Dit que cette expertise sera réalisée conformément aux dispositions des articles 232 à 248 et 263 à 284 du Code de procédure civile ;
Dit qu’à cet effet l’expert commis, qui sera saisi par le Greffe, devra accomplir sa mission contradictoirement en présence des parties ou elles dûment convoquées, et déposer un rapport avant le 15 décembre 2025 ;
Plus spécialement rappelle à l’expert :
qu’il devra nous faire connaître sans délai son acceptation ;
qu’il pourra s’entourer de tous renseignements à charge d’en indiquer la source et entendre, au besoin, tous sachants utiles dont les identités seront précisées ;
qu’il devra prendre connaissance des documents de la cause et se faire remettre par les parties ou des tiers tous documents nécessaires à l’accomplissement de sa mission ;
qu’il devra annexer à son rapport ceux des documents avant servi à son établissement. Ceux qui le complètent ou contribuent à sa compréhension, et restituera les autres, contre récépissé, aux personnes les ayant fournis ;
qu’il ne pourra concilier les parties mais que si elles viennent à se concilier, il constatera que sa mission est devenue sans objet : qu’en cas de conciliation partielle, il poursuivra ses opérations en les limitant aux autres questions exclues de l’accord ;
qu’il pourra faire appel à un technicien d’une spécialité différente de la sienne ;
qu’il pourra se faire assister, dans l’accomplissement de sa mission par la personne de son choix, dont il indiquera le nom et les qualités, qui interviendra sous son contrôle et sa responsabilité ;
qu’il devra informer les parties du résultat de ses opérations, de l’avis qu’il entend exprimer sur tous les points de la mission et du coût de ses opérations, qu’à cette fin il leur remettra au cours d’une ultime réunion ou leur adressera un pré-rapport en les invitant à lui présenter dans un délai de 30 jours leurs observations et réclamations écrites rappelant sommairement le contenu de celles présentées antérieurement; qu’il y répondra dans son rapport définitif en apportant, à chacune d’elles. la réponse appropriée en la motivant ;
qui il n’est pas tenu de prendre en compte les observations et réclamations présentées au delà du délai de 30 jours. A moins qu’il n’existe une cause grave et dûment justifiée, auquel cas il en fait rapport au juge chargé du contrôle ; qui- il devra envoyer une copie de son rapport à chacune des parties ou à leurs avocats, ainsi qu’une lettre recommandée avec accusé de réception contenant l’état de ses frais et honoraires et l’avis pour les parties qu’elles disposent d’un délai de 15 jours pour adresser d’éventuelles observations sur leur montant au juge des loyers commerciaux.

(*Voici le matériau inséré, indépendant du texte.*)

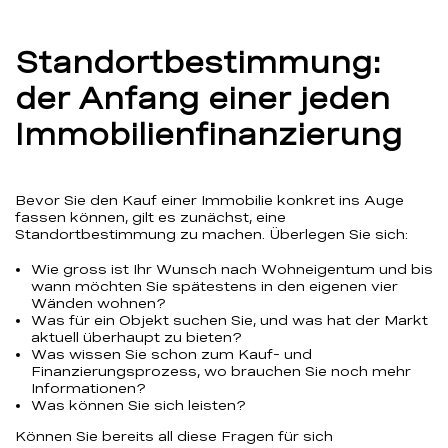
Standortbestimmung:
der Anfang einer jeden
Immobilienfinanzierung
Bevor Sie den Kauf einer Immobilie konkret ins Auge
fassen können, gilt es zunächst, eine
Standortbestimmung zu machen. Überlegen Sie sich:
Wie gross ist Ihr Wunsch nach Wohneigentum und bis
wann möchten Sie spätestens in den eigenen vier
Wänden wohnen?
Was für ein Objekt suchen Sie, und was hat der Markt
aktuell überhaupt zu bieten?
Was wissen Sie schon zum Kauf- und
Finanzierungsprozess, wo brauchen Sie noch mehr
Informationen?
Was können Sie sich leisten?
Können Sie bereits all diese Fragen für sich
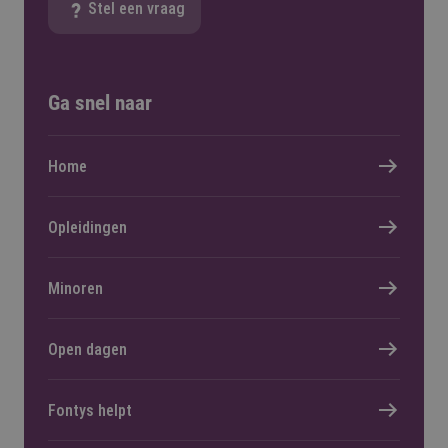
Stel een vraag
Ga snel naar
Home
Opleidingen
Minoren
Open dagen
Fontys helpt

Dit que l’expertise se fera aux frais avancés de la société OMNITRANS qui consignera la somme de 3 500 € au greffe du tribunal judiciaire avant le 15 Août 2025, sous peine de caducité de l’expertise ;
Dit que pendant le cours de l’instance et en application de l’article L 145-57 du Code de commerce, le locataire continuera à payer les loyers échus au prix ancien acquitté à la date du 1er octobre 2022 ;
Dit n’y avoir lieu à écarter l’exécution provisoire ;
Réserve les autres chefs de demandes ainsi que les dépens.
La présente décision a été prononcée par mise à disposition au greffe.